[TASK PROMPT] In the data, swap every "14 years ago" for "fourteen years ago" and give the lines back otherwise unchanged, leaving out the pictures.

Collection entries:
=====

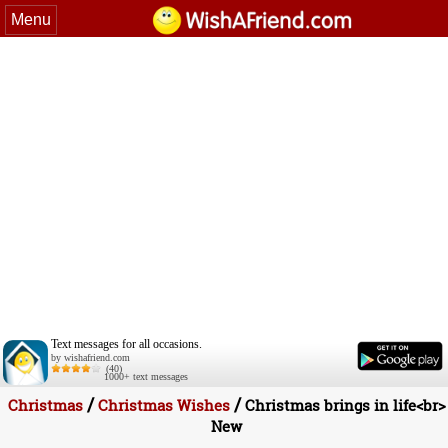
Menu
Text messages for all occasions.
by wishafriend.com
(40)
1000+ text messages
/
/
Christmas
Christmas Wishes
Christmas brings in life<br>
New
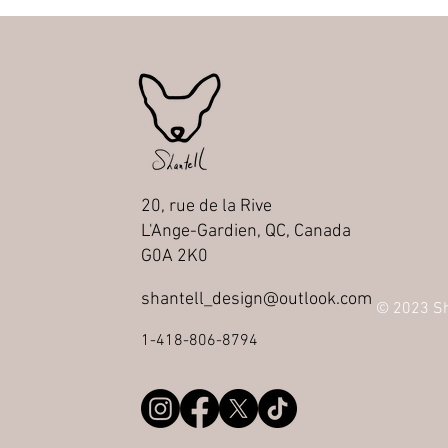
20, rue de la Rive
L'Ange-Gardien, QC, Canada
G0A 2K0
shantell_design@outlook.com
© 2023 Sha
1-418-806-8794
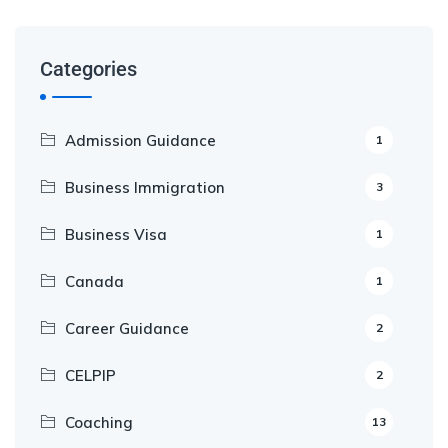
Categories
Admission Guidance
1
Business Immigration
3
Business Visa
1
Canada
1
Career Guidance
2
CELPIP
2
Coaching
13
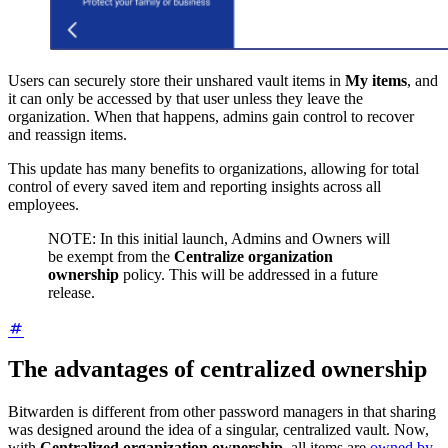
Users can securely store their unshared vault items in
My items
, and
it can only be accessed by that user unless they leave the
organization. When that happens, admins gain control to recover
and reassign items.
This update has many benefits to organizations, allowing for total
control of every saved item and reporting insights across all
employees.
NOTE: In this initial launch, Admins and Owners will
be exempt from the
Centralize organization
ownership
policy. This will be addressed in a future
release.
The advantages of centralized ownership
Bitwarden is different from other password managers in that sharing
was designed around the idea of a singular, centralized vault. Now,
with
Centralized organization ownership,
all items are
owned by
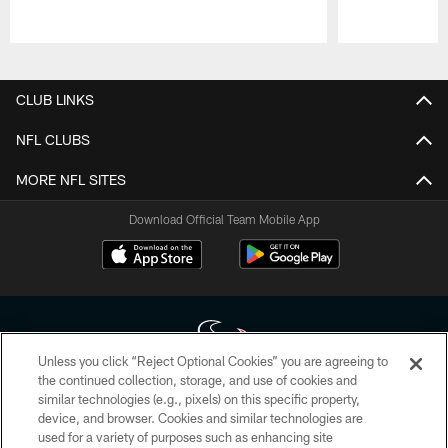
Pause
Play
CLUB LINKS
NFL CLUBS
MORE NFL SITES
Download Official Team Mobile App
Unless you click “Reject Optional Cookies” you are agreeing to
the continued collection, storage, and use of cookies and
similar technologies (e.g., pixels) on this specific property,
Copyright © 2026 Houston Texans. All rights reserved. No portion of
device, and browser. Cookies and similar technologies are
HoustonTexans.com may be duplicated, redistributed or manipulated in any
form. By accessing any information beyond this page, you agree to abide by
used for a variety of purposes such as enhancing site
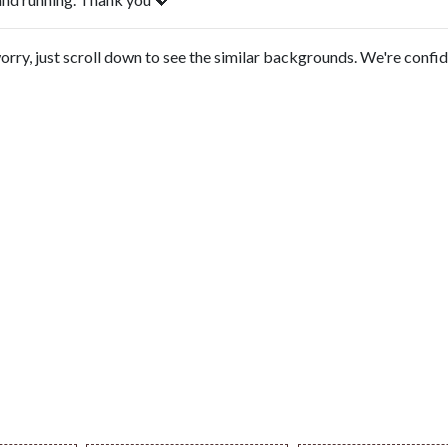
orry, just scroll down to see the similar backgrounds. We're confi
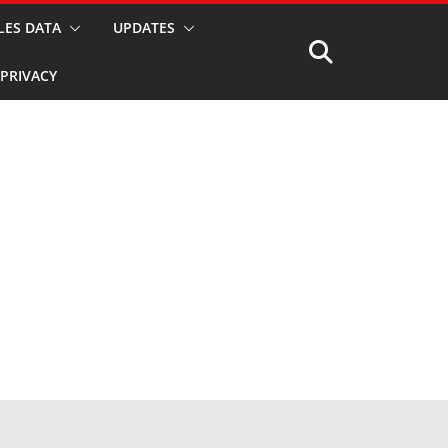
LES DATA
UPDATES
PRIVACY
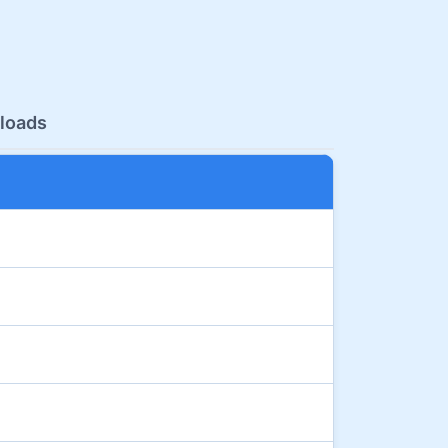
loads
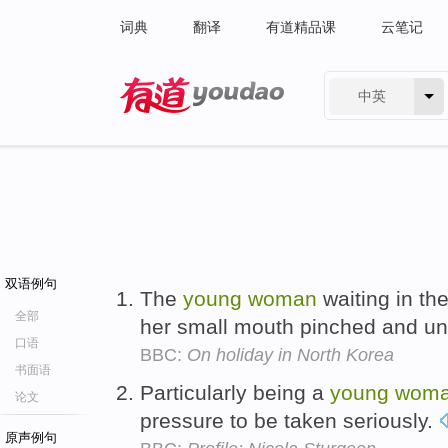
词典
翻译
有道精品课
云笔记
中英
有道 - 网易旗下搜索
双语例句
The
young
woman
waiting in the
全部
her small mouth pinched and un
口语
BBC:
On holiday in North Korea
书面语
Particularly being a
young
wom
论文
pressure to be taken seriously.
原声例句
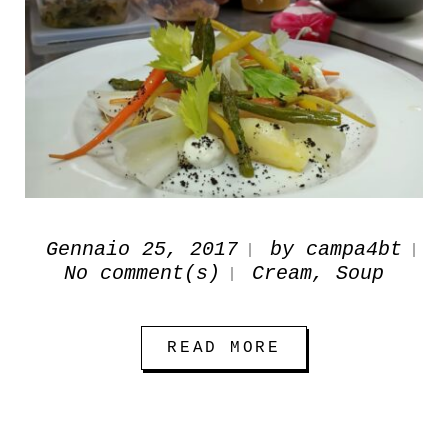
Gennaio 25, 2017
by
campa4bt
No comment(s)
Cream
,
Soup
READ MORE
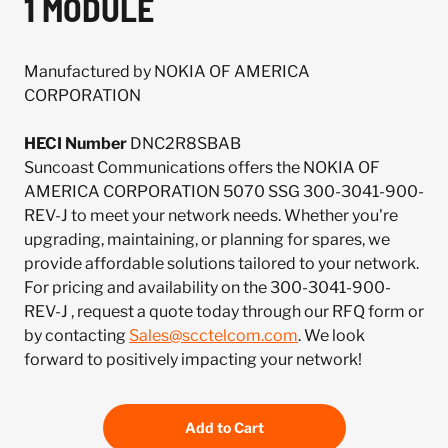
1 MODULE
Manufactured by NOKIA OF AMERICA
CORPORATION
HECI Number
DNC2R8SBAB
Suncoast Communications offers the NOKIA OF
AMERICA CORPORATION 5070 SSG 300-3041-900-
REV-J to meet your network needs. Whether you're
upgrading, maintaining, or planning for spares, we
provide affordable solutions tailored to your network.
For pricing and availability on the 300-3041-900-
REV-J , request a quote today through our RFQ form or
by contacting
Sales@scctelcom.com
. We look
forward to positively impacting your network!
Add to Cart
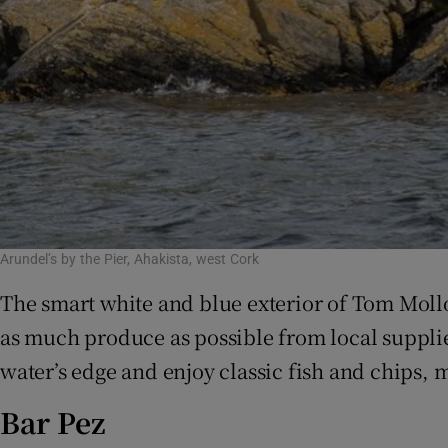
Arundel’s by the Pier, Ahakista, west Cork
The smart white and blue exterior of Tom Molloy
as much produce as possible from local supplie
water’s edge and enjoy classic fish and chips
Bar Pez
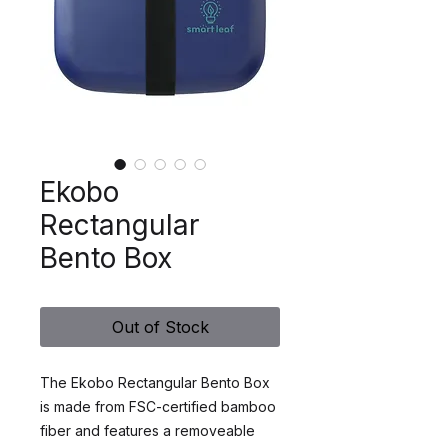
Ekobo
Rectangular
Bento Box
Out of Stock
The Ekobo Rectangular Bento Box
is made from FSC-certified bamboo
fiber and features a removeable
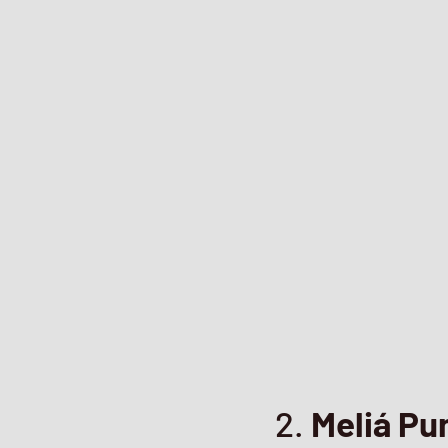
2.
Meliá Pu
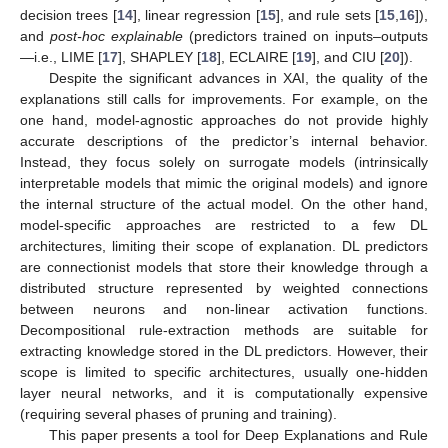
decision trees [
14
], linear regression [
15
], and rule sets [
15
,
16
]),
and
post-hoc explainable
(predictors trained on inputs–outputs
—i.e., LIME [
17
], SHAPLEY [
18
], ECLAIRE [
19
], and CIU [
20
]).
Despite the significant advances in XAI, the quality of the
explanations still calls for improvements. For example, on the
one hand, model-agnostic approaches do not provide highly
accurate descriptions of the predictor’s internal behavior.
Instead, they focus solely on surrogate models (intrinsically
interpretable models that mimic the original models) and ignore
the internal structure of the actual model. On the other hand,
model-specific approaches are restricted to a few DL
architectures, limiting their scope of explanation. DL predictors
are connectionist models that store their knowledge through a
distributed structure represented by weighted connections
between neurons and non-linear activation functions.
Decompositional rule-extraction methods are suitable for
extracting knowledge stored in the DL predictors. However, their
scope is limited to specific architectures, usually one-hidden
layer neural networks, and it is computationally expensive
(requiring several phases of pruning and training).
This paper presents a tool for Deep Explanations and Rule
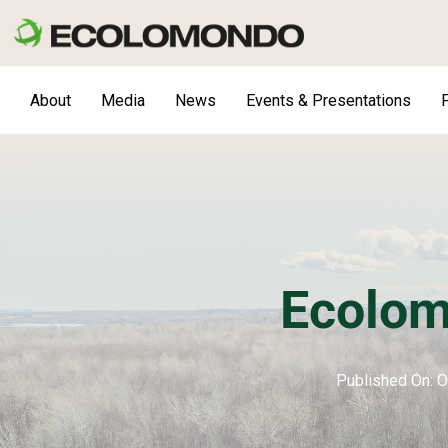
Skip
to
content
About
Media
News
Events & Presentations
F
Ecolom
Published On: O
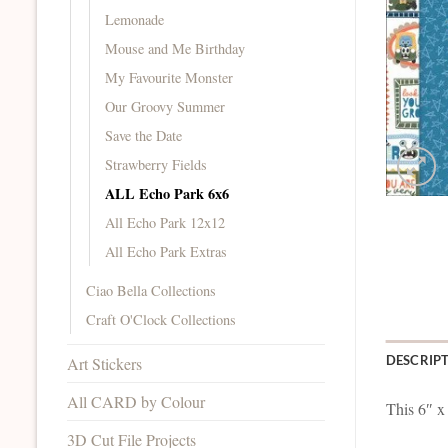
Lemonade
Mouse and Me Birthday
My Favourite Monster
Our Groovy Summer
Save the Date
Strawberry Fields
ALL Echo Park 6x6
All Echo Park 12x12
All Echo Park Extras
Ciao Bella Collections
Craft O'Clock Collections
DESCRIP
Art Stickers
All CARD by Colour
This 6″ x
3D Cut File Projects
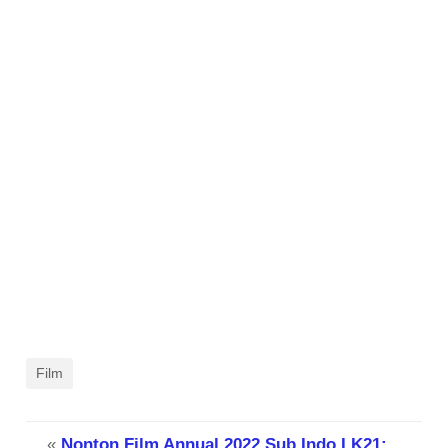
Film
«
Nonton Film Annual 2022 Sub Indo LK21:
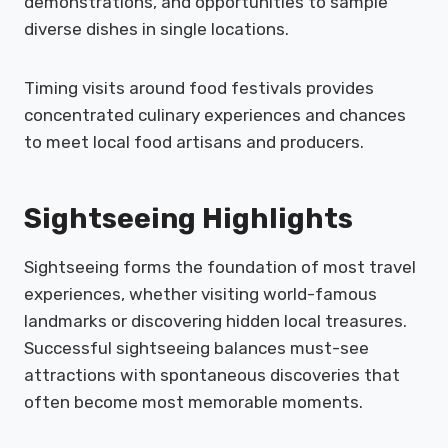
demonstrations, and opportunities to sample
diverse dishes in single locations.
Timing visits around food festivals provides
concentrated culinary experiences and chances
to meet local food artisans and producers.
Sightseeing Highlights
Sightseeing forms the foundation of most travel
experiences, whether visiting world-famous
landmarks or discovering hidden local treasures.
Successful sightseeing balances must-see
attractions with spontaneous discoveries that
often become most memorable moments.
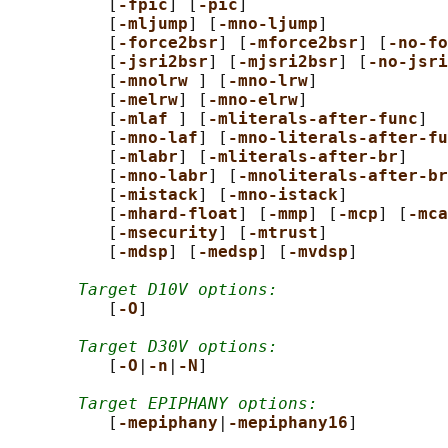
          [
-fpic
] [
-pic
]

          [
-mljump
] [
-mno-ljump
]

          [
-force2bsr
] [
-mforce2bsr
] [
-no-fo
          [
-jsri2bsr
] [
-mjsri2bsr
] [
-no-jsri
          [
-mnolrw 
] [
-mno-lrw
]

          [
-melrw
] [
-mno-elrw
]

          [
-mlaf 
] [
-mliterals-after-func
]

          [
-mno-laf
] [
-mno-literals-after-fu
          [
-mlabr
] [
-mliterals-after-br
]

          [
-mno-labr
] [
-mnoliterals-after-br
          [
-mistack
] [
-mno-istack
]

          [
-mhard-float
] [
-mmp
] [
-mcp
] [
-mca
          [
-msecurity
] [
-mtrust
]

          [
-mdsp
] [
-medsp
] [
-mvdsp
]

Target D10V options:
          [
-O
]

Target D30V options:
          [
-O
|
-n
|
-N
]

Target EPIPHANY options:
          [
-mepiphany
|
-mepiphany16
]
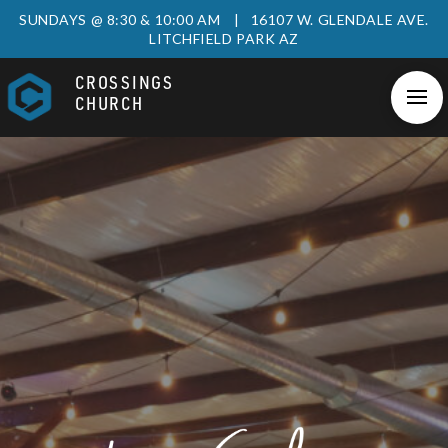
SUNDAYS @ 8:30 & 10:00 AM | 16107 W. GLENDALE AVE.
LITCHFIELD PARK AZ
CROSSINGS
CHURCH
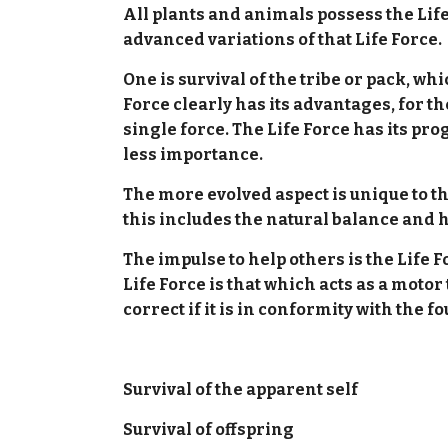
All plants and animals possess the Life
advanced variations of that Life Force.
One is survival of the tribe or pack, w
Force clearly has its advantages, for th
single force. The Life Force has its pro
less importance.
The more evolved aspect is unique to t
this includes the natural balance and 
The impulse to help others is the Life F
Life Force is that which acts as a moto
correct if it is in conformity with the 
Survival of the apparent self
Survival of offspring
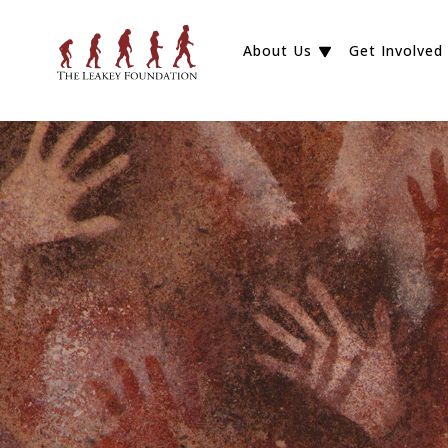
About Us
Get Involved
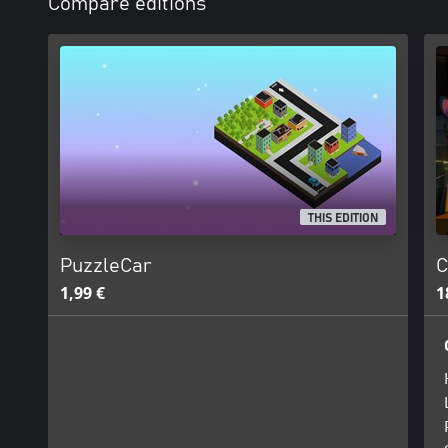
Compare editions
THIS EDITION
PuzzleCar
C
1,99 €
1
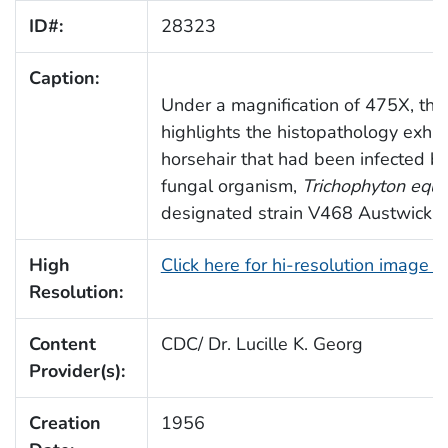
ID#:
28323
Caption:
Under a magnification of 475X, this
highlights the histopathology exhib
horsehair that had been infected by
fungal organism,
Trichophyton equ
designated strain V468 Austwick.
High
Click here for hi-resolution image 
Resolution:
Content
CDC/ Dr. Lucille K. Georg
Provider(s):
Creation
1956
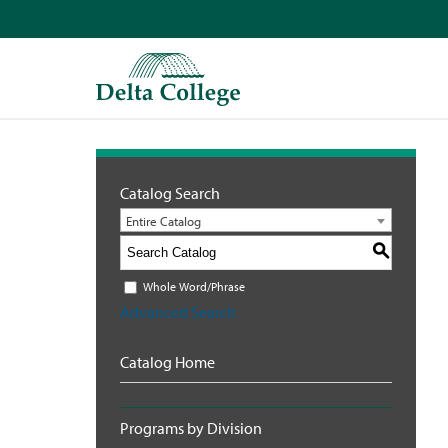
Catalog Search
Entire Catalog
S
Whole Word/Phrase
Advanced Search
Catalog Home
Programs by Division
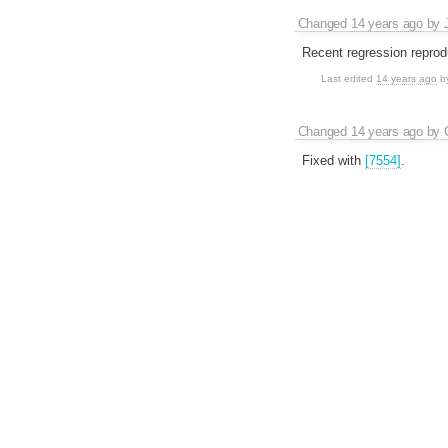
Changed
14 years ago
by
Recent regression reprod
Last edited
14 years ago
b
Changed
14 years ago
by
Fixed with
[7554]
.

=====

[TASK SOLUTION]
Menu
Text messages for all occasions.
by wishafriend.com
(40)
1000+ text messages
/
/
Christmas
Christmas Wishes
Christmas brings in life<br>
New
20, rue de la Rive
L'Ange-Gardien, QC, Canada
G0A 2K0
shantell_design@outlook.com
© 2023 Sha
1-418-806-8794
Categories
Admission Guidance
1
Business Immigration
3
Business Visa
1
Canada
1
Career Guidance
2
CELPIP
2
Coaching
13
Users can securely store their unshared vault items in
My items
, and
it can only be accessed by that user unless they leave the
organization. When that happens, admins gain control to recover
and reassign items.
This update has many benefits to organizations, allowing for total
control of every saved item and reporting insights across all
employees.
NOTE: In this initial launch, Admins and Owners will
be exempt from the
Centralize organization
ownership
policy. This will be addressed in a future
release.
The advantages of centralized ownership
Bitwarden is different from other password managers in that sharing
was designed around the idea of a singular, centralized vault. Now,
with
Centralized organization ownership,
all items are
owned by
Pause
Play
CLUB LINKS
NFL CLUBS
MORE NFL SITES
Download Official Team Mobile App
Unless you click “Reject Optional Cookies” you are agreeing to
the continued collection, storage, and use of cookies and
similar technologies (e.g., pixels) on this specific property,
Copyright © 2026 Houston Texans. All rights reserved. No portion of
device, and browser. Cookies and similar technologies are
HoustonTexans.com may be duplicated, redistributed or manipulated in any
form. By accessing any information beyond this page, you agree to abide by
used for a variety of purposes such as enhancing site
orry, just scroll down to see the similar backgrounds. We're confi
LES DATA
UPDATES
PRIVACY
loads
词典
翻译
有道精品课
云笔记
中英
有道 - 网易旗下搜索
双语例句
The
young
woman
waiting in the
全部
her small mouth pinched and un
口语
BBC:
On holiday in North Korea
书面语
Particularly being a
young
wom
论文
pressure to be taken seriously.
原声例句
Gennaio 25, 2017
by
campa4bt
No comment(s)
Cream
,
Soup
READ MORE
1 MODULE
Manufactured by NOKIA OF AMERICA
CORPORATION
HECI Number
DNC2R8SBAB
Suncoast Communications offers the NOKIA OF
AMERICA CORPORATION 5070 SSG 300-3041-900-
REV-J to meet your network needs. Whether you're
upgrading, maintaining, or planning for spares, we
provide affordable solutions tailored to your network.
For pricing and availability on the 300-3041-900-
REV-J , request a quote today through our RFQ form or
by contacting
Sales@scctelcom.com
. We look
forward to positively impacting your network!
Add to Cart
Arundel’s by the Pier, Ahakista, west Cork
The smart white and blue exterior of Tom Molloy
as much produce as possible from local supplie
water’s edge and enjoy classic fish and chips
Bar Pez
Ekobo
Rectangular
Bento Box
Out of Stock
The Ekobo Rectangular Bento Box
is made from FSC-certified bamboo
fiber and features a removeable
2.
Meliá Pu
decision trees [
14
], linear regression [
15
], and rule sets [
15
,
16
]),
and
post-hoc explainable
(predictors trained on inputs–outputs
—i.e., LIME [
17
], SHAPLEY [
18
], ECLAIRE [
19
], and CIU [
20
]).
Despite the significant advances in XAI, the quality of the
explanations still calls for improvements. For example, on the
one hand, model-agnostic approaches do not provide highly
accurate descriptions of the predictor’s internal behavior.
Instead, they focus solely on surrogate models (intrinsically
interpretable models that mimic the original models) and ignore
the internal structure of the actual model. On the other hand,
model-specific approaches are restricted to a few DL
architectures, limiting their scope of explanation. DL predictors
are connectionist models that store their knowledge through a
distributed structure represented by weighted connections
between neurons and non-linear activation functions.
Decompositional rule-extraction methods are suitable for
extracting knowledge stored in the DL predictors. However, their
scope is limited to specific architectures, usually one-hidden
layer neural networks, and it is computationally expensive
(requiring several phases of pruning and training).
This paper presents a tool for Deep Explanations and Rule
Skip
to
content
About
Media
News
Events & Presentations
F
Ecolom
Published On: O
Lemonade
Mouse and Me Birthday
My Favourite Monster
Our Groovy Summer
Save the Date
Strawberry Fields
ALL Echo Park 6x6
All Echo Park 12x12
All Echo Park Extras
Ciao Bella Collections
Craft O'Clock Collections
DESCRIP
Art Stickers
All CARD by Colour
This 6″ x
3D Cut File Projects
Film
«
Nonton Film Annual 2022 Sub Indo LK21:
demonstrations, and opportunities to sample
diverse dishes in single locations.
Timing visits around food festivals provides
concentrated culinary experiences and chances
to meet local food artisans and producers.
Sightseeing Highlights
Sightseeing forms the foundation of most travel
experiences, whether visiting world-famous
landmarks or discovering hidden local treasures.
Successful sightseeing balances must-see
attractions with spontaneous discoveries that
often become most memorable moments.
          [
-fpic
] [
-pic
]

          [
-mljump
] [
-mno-ljump
]

          [
-force2bsr
] [
-mforce2bsr
] [
-no-fo
          [
-jsri2bsr
] [
-mjsri2bsr
] [
-no-jsri
          [
-mnolrw 
] [
-mno-lrw
]

          [
-melrw
] [
-mno-elrw
]

          [
-mlaf 
] [
-mliterals-after-func
]

          [
-mno-laf
] [
-mno-literals-after-fu
          [
-mlabr
] [
-mliterals-after-br
]

          [
-mno-labr
] [
-mnoliterals-after-br
          [
-mistack
] [
-mno-istack
]

          [
-mhard-float
] [
-mmp
] [
-mcp
] [
-mca
          [
-msecurity
] [
-mtrust
]

          [
-mdsp
] [
-medsp
] [
-mvdsp
]

Target D10V options:
          [
-O
]

Target D30V options:
          [
-O
|
-n
|
-N
]

Target EPIPHANY options:
          [
-mepiphany
|
-mepiphany16
]
SUNDAYS @ 8:30 & 10:00 AM | 16107 W. GLENDALE AVE.
LITCHFIELD PARK AZ
CROSSINGS
CHURCH
All plants and animals possess the Life
advanced variations of that Life Force.
One is survival of the tribe or pack, w
Force clearly has its advantages, for th
single force. The Life Force has its pro
less importance.
The more evolved aspect is unique to t
this includes the natural balance and 
The impulse to help others is the Life F
Life Force is that which acts as a moto
correct if it is in conformity with the 
Survival of the apparent self
Survival of offspring
About Us
Get Involved
Compare editions
THIS EDITION
PuzzleCar
C
1,99 €
1
ID#:
28323
Caption:
Under a magnification of 475X, this
highlights the histopathology exhib
horsehair that had been infected by
fungal organism,
Trichophyton equ
designated strain V468 Austwick.
High
Click here for hi-resolution image 
Resolution:
Content
CDC/ Dr. Lucille K. Georg
Provider(s):
Creation
1956
Catalog Search
Entire Catalog
S
Whole Word/Phrase
Advanced Search
Catalog Home
Programs by Division
Changed
fourteen years ago
by
Recent regression reprod
Last edited
fourteen years ago
b
Changed
fourteen years ago
by
Fixed with
[7554]
.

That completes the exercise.